Sirt1 attenuates camptothecin-induced apoptosis through caspase-3 pathway in porcine preadipocytes

Adipose tissue is an important energy reservoir, and its over-development results in obesity in humans or body fat over-deposition in livestock. Loss of preadipocytes through apoptosis has been proposed as an alternative way to reduce adipose tissue mass. At present, the effect and regulatory mechanism of Sirt1 and camptothecin on porcine preadipocyte apoptosis are still largely unknown. Here, we evaluated whether Sirt1 had any role in the basal cellular and camptothecin-induced conditions in porcine preadipocytes. Flow cytometric analysis shows that viable cells decrease as well as early apoptotic and late apoptotic cells increase after knockdown of Sirt1 in porcine preadipocytes. Camptothecin induces porcine preadipocyte apoptosis in a dose-dependent manner, assessed with the Hoechst staining and western blot analysis. Interestingly, silencing of Sirt1 significantly enhances sensitivity of porcine preadipocytes to camptothecin, which may be due to upregulation of p53, acetylated p53, Bax, cleaved caspase-3 and downregulation of Bcl-2. On the contrary, under the Sirt1 overexpression condition viable cells’ number significantly increases when challenging with camptothecin, and the protein levels of cleaved caspase-3, p53, acetylated p53 and Bax are downregulated. We also find that hyperacetylated p53 is the major effect of Sirt1 knockdown by overexpression of a mutated p53, whereas Sirt1 overexpression prevents camptothecin-induced apoptosis through p53 deacetylation in preadipocytes. Furthermore, repressing preadipocyte apoptosis of Sirt1 is mediated by direct interaction with cleaved caspase-3 using immunoprecipitation and inhibition of caspase-3 transcriptional activity using luciferase reporter assays.

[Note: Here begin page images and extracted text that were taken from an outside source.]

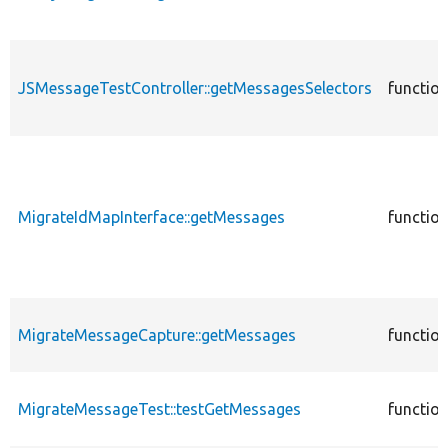
JSMessageTestController::getMessagesSelectors
functio
MigrateIdMapInterface::getMessages
functio
MigrateMessageCapture::getMessages
functio
MigrateMessageTest::testGetMessages
functio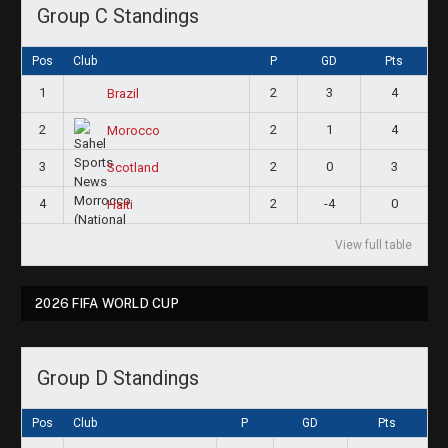
Group C Standings
Pos
Club
P
GD
Pts
1
2
3
4
Brazil
2
2
1
4
Morocco
3
2
0
3
Scotland
4
2
-4
0
Haiti
View full table
2026 FIFA WORLD CUP
Group D Standings
Pos
Club
P
GD
Pts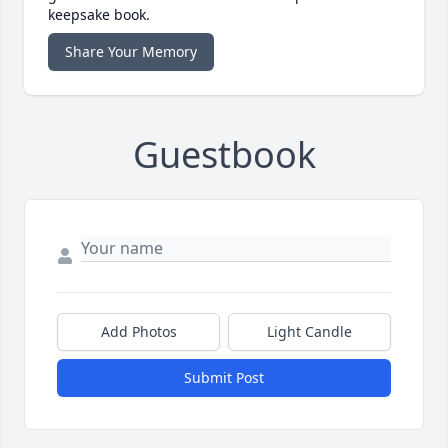
keepsake book.
Share Your Memory
Guestbook
Add Photos
Light Candle
Submit Post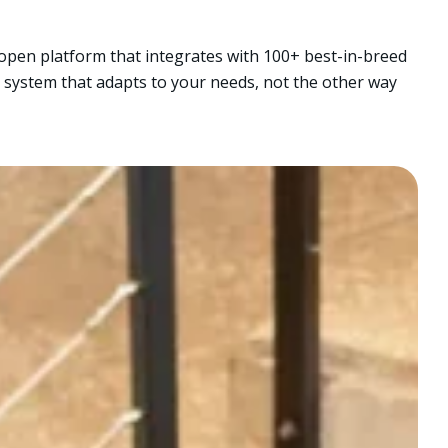
e open platform that integrates with 100+ best-in-breed
 system that adapts to your needs, not the other way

► Sirt1 knockdown results in porcine preadipocyte apoptosis and hyperacetylated p53.
► Sirt1 knockdown and camptothecin have synergism on preadipocyte apoptosis.
► Sirt1 overexpression inhibits fat cell apoptosis when challenging with camptothecin.
► Inhibition of apoptosis by Sirt1 is mediated by interaction with cleaved caspase-3.
► Sirt1 represses transcriptional activity of caspase-3.